Reproduce every item below, swapping each occurrence of "movie embeddings" for "film embeddings" and keeping everything else unchanged. Leave the pictures out of your answer.

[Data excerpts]
++++++
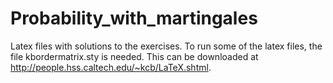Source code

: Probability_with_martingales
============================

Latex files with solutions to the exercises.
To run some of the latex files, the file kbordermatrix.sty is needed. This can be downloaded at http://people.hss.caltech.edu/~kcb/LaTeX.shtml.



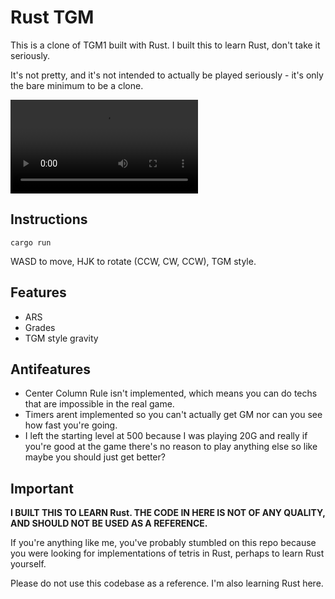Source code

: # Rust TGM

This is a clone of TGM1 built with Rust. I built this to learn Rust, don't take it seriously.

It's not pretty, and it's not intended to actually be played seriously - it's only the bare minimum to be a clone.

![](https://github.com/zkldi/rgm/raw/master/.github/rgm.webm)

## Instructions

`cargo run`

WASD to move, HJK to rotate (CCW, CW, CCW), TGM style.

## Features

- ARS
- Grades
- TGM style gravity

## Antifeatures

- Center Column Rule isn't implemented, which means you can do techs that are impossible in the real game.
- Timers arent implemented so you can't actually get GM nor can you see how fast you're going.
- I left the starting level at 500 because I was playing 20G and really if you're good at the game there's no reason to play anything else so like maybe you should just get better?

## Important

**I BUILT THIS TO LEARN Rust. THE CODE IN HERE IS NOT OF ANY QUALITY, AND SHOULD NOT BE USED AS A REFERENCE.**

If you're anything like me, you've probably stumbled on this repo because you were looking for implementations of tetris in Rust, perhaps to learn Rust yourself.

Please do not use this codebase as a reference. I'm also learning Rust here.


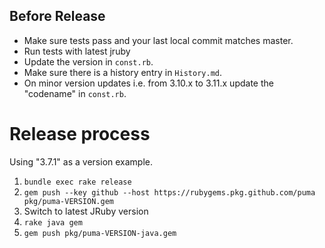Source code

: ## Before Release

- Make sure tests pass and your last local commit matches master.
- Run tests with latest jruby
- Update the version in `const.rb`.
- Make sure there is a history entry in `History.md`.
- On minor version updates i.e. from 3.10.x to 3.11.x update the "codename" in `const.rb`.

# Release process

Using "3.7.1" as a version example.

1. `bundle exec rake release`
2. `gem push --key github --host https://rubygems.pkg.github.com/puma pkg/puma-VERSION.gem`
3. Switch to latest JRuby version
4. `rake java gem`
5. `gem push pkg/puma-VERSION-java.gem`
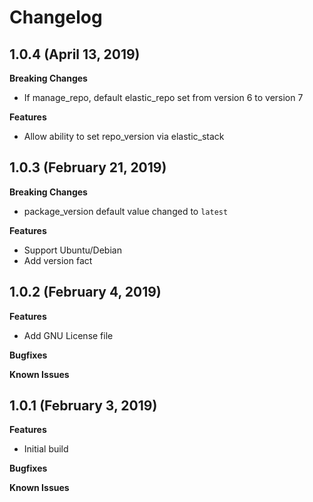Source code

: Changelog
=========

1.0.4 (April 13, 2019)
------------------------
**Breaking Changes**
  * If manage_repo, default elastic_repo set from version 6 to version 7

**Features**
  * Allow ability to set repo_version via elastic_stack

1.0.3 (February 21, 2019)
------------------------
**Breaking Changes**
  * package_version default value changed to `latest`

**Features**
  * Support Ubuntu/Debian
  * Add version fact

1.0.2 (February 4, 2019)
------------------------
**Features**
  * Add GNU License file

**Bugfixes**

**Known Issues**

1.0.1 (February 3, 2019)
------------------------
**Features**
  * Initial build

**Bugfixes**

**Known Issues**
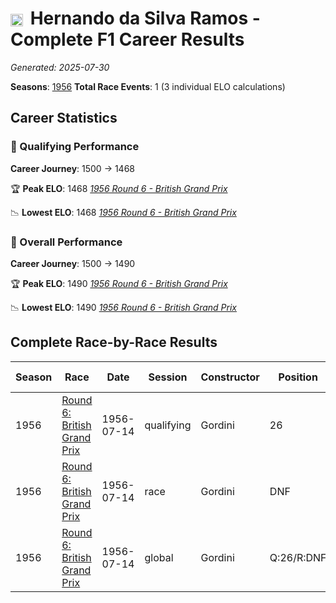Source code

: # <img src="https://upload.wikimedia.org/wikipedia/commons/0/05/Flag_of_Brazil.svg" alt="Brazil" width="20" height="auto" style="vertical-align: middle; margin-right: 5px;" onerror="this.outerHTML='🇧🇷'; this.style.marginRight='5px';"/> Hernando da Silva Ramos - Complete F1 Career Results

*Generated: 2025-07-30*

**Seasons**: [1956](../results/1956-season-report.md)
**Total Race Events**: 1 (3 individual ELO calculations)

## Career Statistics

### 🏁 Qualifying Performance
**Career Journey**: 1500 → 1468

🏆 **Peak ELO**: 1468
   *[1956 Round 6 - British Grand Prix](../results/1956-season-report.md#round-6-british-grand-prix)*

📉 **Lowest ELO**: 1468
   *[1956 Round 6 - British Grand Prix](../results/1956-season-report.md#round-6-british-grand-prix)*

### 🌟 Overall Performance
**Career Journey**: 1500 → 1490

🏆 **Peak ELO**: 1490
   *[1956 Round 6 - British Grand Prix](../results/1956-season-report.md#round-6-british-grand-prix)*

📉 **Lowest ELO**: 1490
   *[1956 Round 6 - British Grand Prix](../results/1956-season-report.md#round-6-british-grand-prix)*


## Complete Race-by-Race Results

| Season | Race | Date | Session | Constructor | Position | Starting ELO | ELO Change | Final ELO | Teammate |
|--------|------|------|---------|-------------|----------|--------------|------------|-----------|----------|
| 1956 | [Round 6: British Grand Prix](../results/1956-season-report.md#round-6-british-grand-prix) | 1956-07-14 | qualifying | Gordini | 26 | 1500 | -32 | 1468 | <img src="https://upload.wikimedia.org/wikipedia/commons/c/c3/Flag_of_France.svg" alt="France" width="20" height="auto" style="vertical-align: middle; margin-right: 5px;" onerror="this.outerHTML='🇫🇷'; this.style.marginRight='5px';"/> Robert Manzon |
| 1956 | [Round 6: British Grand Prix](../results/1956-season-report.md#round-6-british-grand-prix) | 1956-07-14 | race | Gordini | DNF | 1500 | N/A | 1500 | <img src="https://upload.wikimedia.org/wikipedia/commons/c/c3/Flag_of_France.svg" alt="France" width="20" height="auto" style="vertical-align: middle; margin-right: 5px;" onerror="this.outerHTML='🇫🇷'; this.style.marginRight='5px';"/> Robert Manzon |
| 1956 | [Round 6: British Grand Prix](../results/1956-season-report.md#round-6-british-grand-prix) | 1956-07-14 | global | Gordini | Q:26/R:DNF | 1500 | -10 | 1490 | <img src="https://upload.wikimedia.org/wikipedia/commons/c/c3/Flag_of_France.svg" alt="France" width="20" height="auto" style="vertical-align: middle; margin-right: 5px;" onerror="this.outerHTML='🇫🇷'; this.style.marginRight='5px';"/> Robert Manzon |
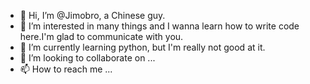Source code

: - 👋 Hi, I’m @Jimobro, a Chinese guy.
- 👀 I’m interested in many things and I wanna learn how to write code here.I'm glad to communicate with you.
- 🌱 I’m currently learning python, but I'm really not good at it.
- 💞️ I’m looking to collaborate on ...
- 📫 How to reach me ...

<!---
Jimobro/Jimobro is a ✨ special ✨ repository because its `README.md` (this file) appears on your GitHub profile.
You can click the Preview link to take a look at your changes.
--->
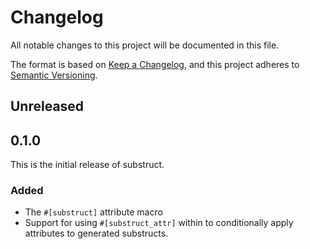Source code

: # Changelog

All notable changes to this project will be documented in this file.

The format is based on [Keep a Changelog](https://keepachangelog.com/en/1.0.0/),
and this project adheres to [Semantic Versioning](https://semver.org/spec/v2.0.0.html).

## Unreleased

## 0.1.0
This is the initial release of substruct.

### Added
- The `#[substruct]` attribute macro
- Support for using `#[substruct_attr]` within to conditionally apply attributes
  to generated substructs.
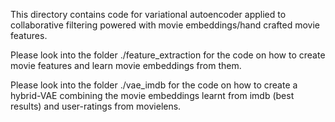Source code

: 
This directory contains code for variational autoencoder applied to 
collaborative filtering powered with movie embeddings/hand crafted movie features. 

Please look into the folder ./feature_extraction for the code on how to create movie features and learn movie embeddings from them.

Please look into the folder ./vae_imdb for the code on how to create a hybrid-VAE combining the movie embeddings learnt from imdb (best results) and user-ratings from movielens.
++++++
[Response area]:
Source code

: Probability_with_martingales
============================

Latex files with solutions to the exercises.
To run some of the latex files, the file kbordermatrix.sty is needed. This can be downloaded at http://people.hss.caltech.edu/~kcb/LaTeX.shtml.



Source code

: # Rust TGM

This is a clone of TGM1 built with Rust. I built this to learn Rust, don't take it seriously.

It's not pretty, and it's not intended to actually be played seriously - it's only the bare minimum to be a clone.

![](https://github.com/zkldi/rgm/raw/master/.github/rgm.webm)

## Instructions

`cargo run`

WASD to move, HJK to rotate (CCW, CW, CCW), TGM style.

## Features

- ARS
- Grades
- TGM style gravity

## Antifeatures

- Center Column Rule isn't implemented, which means you can do techs that are impossible in the real game.
- Timers arent implemented so you can't actually get GM nor can you see how fast you're going.
- I left the starting level at 500 because I was playing 20G and really if you're good at the game there's no reason to play anything else so like maybe you should just get better?

## Important

**I BUILT THIS TO LEARN Rust. THE CODE IN HERE IS NOT OF ANY QUALITY, AND SHOULD NOT BE USED AS A REFERENCE.**

If you're anything like me, you've probably stumbled on this repo because you were looking for implementations of tetris in Rust, perhaps to learn Rust yourself.

Please do not use this codebase as a reference. I'm also learning Rust here.


Source code

: ## Before Release

- Make sure tests pass and your last local commit matches master.
- Run tests with latest jruby
- Update the version in `const.rb`.
- Make sure there is a history entry in `History.md`.
- On minor version updates i.e. from 3.10.x to 3.11.x update the "codename" in `const.rb`.

# Release process

Using "3.7.1" as a version example.

1. `bundle exec rake release`
2. `gem push --key github --host https://rubygems.pkg.github.com/puma pkg/puma-VERSION.gem`
3. Switch to latest JRuby version
4. `rake java gem`
5. `gem push pkg/puma-VERSION-java.gem`
Source code

: Changelog
=========

1.0.4 (April 13, 2019)
------------------------
**Breaking Changes**
  * If manage_repo, default elastic_repo set from version 6 to version 7

**Features**
  * Allow ability to set repo_version via elastic_stack

1.0.3 (February 21, 2019)
------------------------
**Breaking Changes**
  * package_version default value changed to `latest`

**Features**
  * Support Ubuntu/Debian
  * Add version fact

1.0.2 (February 4, 2019)
------------------------
**Features**
  * Add GNU License file

**Bugfixes**

**Known Issues**

1.0.1 (February 3, 2019)
------------------------
**Features**
  * Initial build

**Bugfixes**

**Known Issues**
Source code

: # <img src="https://upload.wikimedia.org/wikipedia/commons/0/05/Flag_of_Brazil.svg" alt="Brazil" width="20" height="auto" style="vertical-align: middle; margin-right: 5px;" onerror="this.outerHTML='🇧🇷'; this.style.marginRight='5px';"/> Hernando da Silva Ramos - Complete F1 Career Results

*Generated: 2025-07-30*

**Seasons**: [1956](../results/1956-season-report.md)
**Total Race Events**: 1 (3 individual ELO calculations)

## Career Statistics

### 🏁 Qualifying Performance
**Career Journey**: 1500 → 1468

🏆 **Peak ELO**: 1468
   *[1956 Round 6 - British Grand Prix](../results/1956-season-report.md#round-6-british-grand-prix)*

📉 **Lowest ELO**: 1468
   *[1956 Round 6 - British Grand Prix](../results/1956-season-report.md#round-6-british-grand-prix)*

### 🌟 Overall Performance
**Career Journey**: 1500 → 1490

🏆 **Peak ELO**: 1490
   *[1956 Round 6 - British Grand Prix](../results/1956-season-report.md#round-6-british-grand-prix)*

📉 **Lowest ELO**: 1490
   *[1956 Round 6 - British Grand Prix](../results/1956-season-report.md#round-6-british-grand-prix)*


## Complete Race-by-Race Results

| Season | Race | Date | Session | Constructor | Position | Starting ELO | ELO Change | Final ELO | Teammate |
|--------|------|------|---------|-------------|----------|--------------|------------|-----------|----------|
| 1956 | [Round 6: British Grand Prix](../results/1956-season-report.md#round-6-british-grand-prix) | 1956-07-14 | qualifying | Gordini | 26 | 1500 | -32 | 1468 | <img src="https://upload.wikimedia.org/wikipedia/commons/c/c3/Flag_of_France.svg" alt="France" width="20" height="auto" style="vertical-align: middle; margin-right: 5px;" onerror="this.outerHTML='🇫🇷'; this.style.marginRight='5px';"/> Robert Manzon |
| 1956 | [Round 6: British Grand Prix](../results/1956-season-report.md#round-6-british-grand-prix) | 1956-07-14 | race | Gordini | DNF | 1500 | N/A | 1500 | <img src="https://upload.wikimedia.org/wikipedia/commons/c/c3/Flag_of_France.svg" alt="France" width="20" height="auto" style="vertical-align: middle; margin-right: 5px;" onerror="this.outerHTML='🇫🇷'; this.style.marginRight='5px';"/> Robert Manzon |
| 1956 | [Round 6: British Grand Prix](../results/1956-season-report.md#round-6-british-grand-prix) | 1956-07-14 | global | Gordini | Q:26/R:DNF | 1500 | -10 | 1490 | <img src="https://upload.wikimedia.org/wikipedia/commons/c/c3/Flag_of_France.svg" alt="France" width="20" height="auto" style="vertical-align: middle; margin-right: 5px;" onerror="this.outerHTML='🇫🇷'; this.style.marginRight='5px';"/> Robert Manzon |
Source code

: - 👋 Hi, I’m @Jimobro, a Chinese guy.
- 👀 I’m interested in many things and I wanna learn how to write code here.I'm glad to communicate with you.
- 🌱 I’m currently learning python, but I'm really not good at it.
- 💞️ I’m looking to collaborate on ...
- 📫 How to reach me ...

<!---
Jimobro/Jimobro is a ✨ special ✨ repository because its `README.md` (this file) appears on your GitHub profile.
You can click the Preview link to take a look at your changes.
--->
Source code

: # Changelog

All notable changes to this project will be documented in this file.

The format is based on [Keep a Changelog](https://keepachangelog.com/en/1.0.0/),
and this project adheres to [Semantic Versioning](https://semver.org/spec/v2.0.0.html).

## Unreleased

## 0.1.0
This is the initial release of substruct.

### Added
- The `#[substruct]` attribute macro
- Support for using `#[substruct_attr]` within to conditionally apply attributes
  to generated substructs.
Source code

: 
This directory contains code for variational autoencoder applied to 
collaborative filtering powered with film embeddings/hand crafted movie features. 

Please look into the folder ./feature_extraction for the code on how to create movie features and learn film embeddings from them.

Please look into the folder ./vae_imdb for the code on how to create a hybrid-VAE combining the film embeddings learnt from imdb (best results) and user-ratings from movielens.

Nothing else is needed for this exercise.